> **REQUIREMENT**
Without the images, repeat every line of the listing verbatim.
----- DATASET EXCERPT
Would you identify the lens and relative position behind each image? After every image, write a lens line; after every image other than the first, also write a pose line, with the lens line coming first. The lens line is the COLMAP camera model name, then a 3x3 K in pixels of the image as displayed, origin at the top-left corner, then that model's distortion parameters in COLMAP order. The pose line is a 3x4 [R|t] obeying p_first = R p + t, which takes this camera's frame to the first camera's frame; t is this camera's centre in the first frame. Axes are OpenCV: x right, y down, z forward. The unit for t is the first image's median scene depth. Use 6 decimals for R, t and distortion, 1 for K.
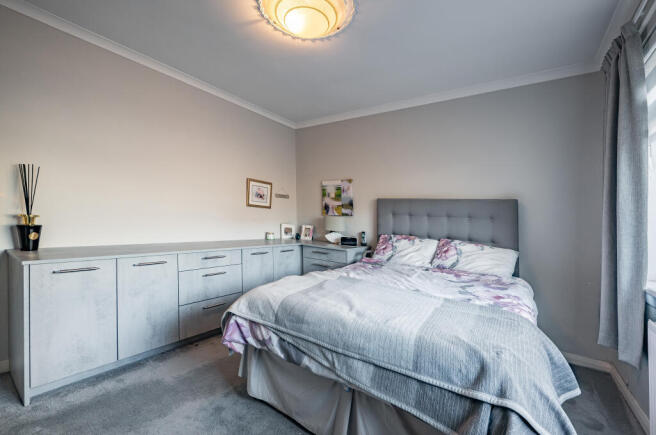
lens RADIAL K [[283.1, 0, 328.0], [0, 283.1, 217.5], [0, 0, 1]] dist [-0.002170, -0.000194]
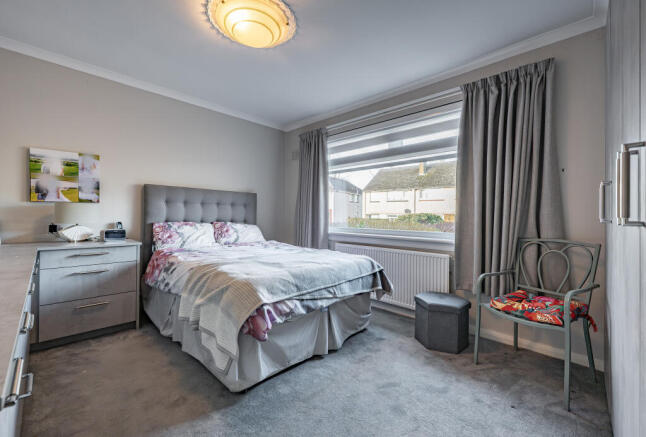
lens RADIAL K [[264.3, 0, 321.8], [0, 264.3, 201.9], [0, 0, 1]] dist [0.000132, -0.000022]
pose [[0.148083, 0.005210, 0.988961, -0.743982], [-0.005646, 0.999974, -0.004423, -0.011614], [-0.988959, -0.004928, 0.148109, 0.399713]]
----------
> **ANSWER**
Would you identify the lens and relative position behind each image? After every image, write a lens line; after every image other than the first, also write a pose line, with the lens line coming first. The lens line is the COLMAP camera model name, then a 3x3 K in pixels of the image as displayed, origin at the top-left corner, then that model's distortion parameters in COLMAP order. The pose line is a 3x4 [R|t] obeying p_first = R p + t, which takes this camera's frame to the first camera's frame; t is this camera's centre in the first frame. Axes are OpenCV: x right, y down, z forward. The unit for t is the first image's median scene depth. Use 6 decimals for R, t and distortion, 1 for K.
lens RADIAL K [[283.1, 0, 328.0], [0, 283.1, 217.5], [0, 0, 1]] dist [-0.002170, -0.000194]
lens RADIAL K [[264.3, 0, 321.8], [0, 264.3, 201.9], [0, 0, 1]] dist [0.000132, -0.000022]
pose [[0.148083, 0.005210, 0.988961, -0.743982], [-0.005646, 0.999974, -0.004423, -0.011614], [-0.988959, -0.004928, 0.148109, 0.399713]]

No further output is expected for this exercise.